都知事選で田母神氏以外の候補者を「人間のクズ」呼ばわりした作家・百田尚樹氏の言動などを見ていると、NHKの経営委員会とは「何なのか?」と思ってしまう。一応、表向きはNHKの会長人事や予算の割り当て、事業計画などを議決する「最高意思決定機関」なのだが、その内実はほとんど明かされていない。そこで2001年7月から07年7月まで2期6年間、委員を務めた国立音楽大名誉教授の小林緑氏に「経営委員の実態」を聞いてみた。
――まず、なぜ、小林さんが経営委員に選ばれたのでしょうか?
きっかけは就任の約2カ月前、総務省からの1本の電話です。いきなり「次期、経営委員になってもらいたい」と言われたのです。全く身に覚えがなかったので驚きました。総務省は「NHK全体の経営監督や会長の任命権がある」「VIP待遇です」などと説明する。なぜ自分なのか聞いてみると、「データベースで検索したら浮上した」と言うんですよ。退任する作家の平岩弓枝氏の代わりに文化系の女性を探していたらしいのです。

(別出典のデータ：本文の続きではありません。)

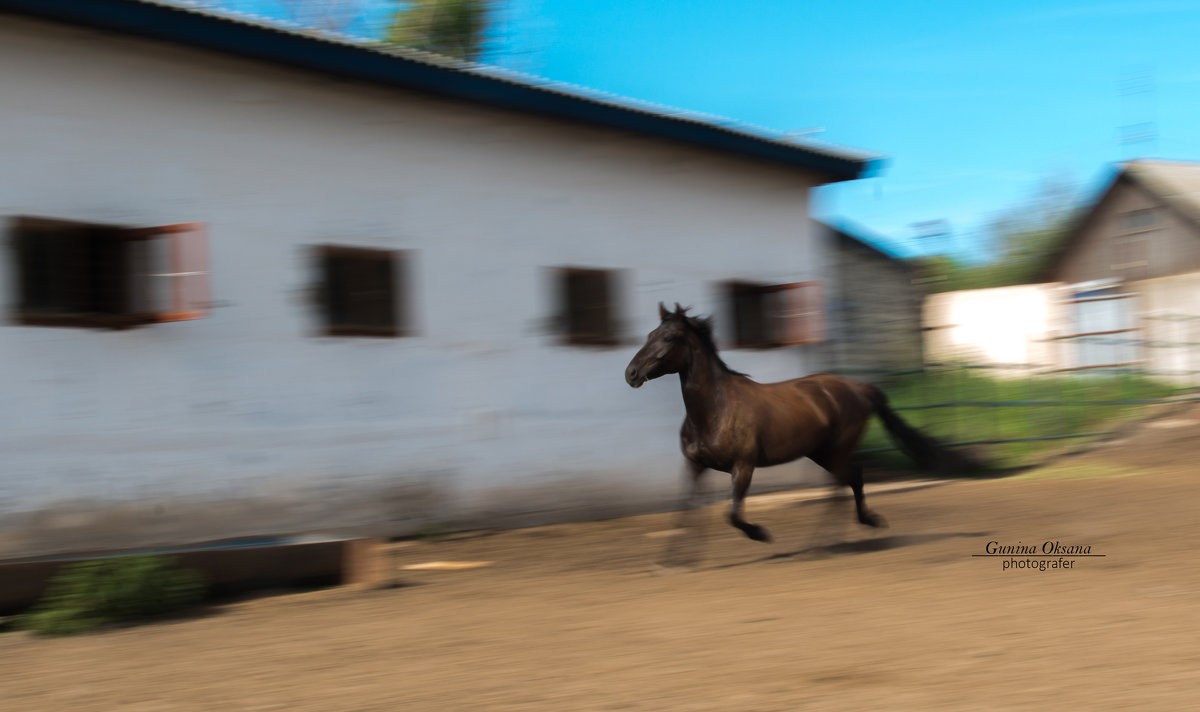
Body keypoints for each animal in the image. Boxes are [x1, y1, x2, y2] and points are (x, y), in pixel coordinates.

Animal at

私は大学で、女性の作曲家の研究・講義をしているが、それでよいのか? と尋ねても無反応でした。委員に70代が多い中、50代だったことなどが加味されたようです。音楽に携わっていたので、NHK交響楽団に意見を出すこともできるかもしれないと期待して、引き受けることにしました。

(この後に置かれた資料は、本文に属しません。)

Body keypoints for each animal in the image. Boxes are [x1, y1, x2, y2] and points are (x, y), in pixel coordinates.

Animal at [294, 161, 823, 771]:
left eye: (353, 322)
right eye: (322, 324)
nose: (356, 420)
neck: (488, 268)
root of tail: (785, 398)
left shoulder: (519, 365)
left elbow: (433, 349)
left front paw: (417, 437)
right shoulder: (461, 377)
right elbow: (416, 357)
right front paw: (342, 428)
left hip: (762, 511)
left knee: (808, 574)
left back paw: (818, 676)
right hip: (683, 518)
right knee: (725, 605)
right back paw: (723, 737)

――打診は総務省からあるんですね。で、具体的なお仕事は?
NHK職員から“御殿”と呼ばれる東京・渋谷の放送センター12階にある部屋で月2回、2時間ずつ定例会が行われるんです。当時、地デジ移行に伴う機材の入れ替えは大きなテーマでした。私が、今までの機材がゴミになることや高齢者は地デジに対応するのが難しいのではないかと意見したら、地デジ専門の理事からは「国策です。いまさら何言ってるんですか」と怒られましたね。委員会事務局からも「そのことは触れちゃいけません」と言われました。議題を用意するのはNHK側で、会議の1週間前に大量の資料が送られてきます。事前に目を通しますが、財務や放送の専門用語などがあり、内容を理解するのは難しい。しかし、直接、説明を受けられるのは定例会の2時間だけですから、皆が個人的意見を言っていたら時間がなくなってしまう。そう考えて、結局、「はい、聞き置きました」と答えることが多かったです。議題が差し戻されることはほぼなかったし、委員会は追認するための機関なのだと感じましたね。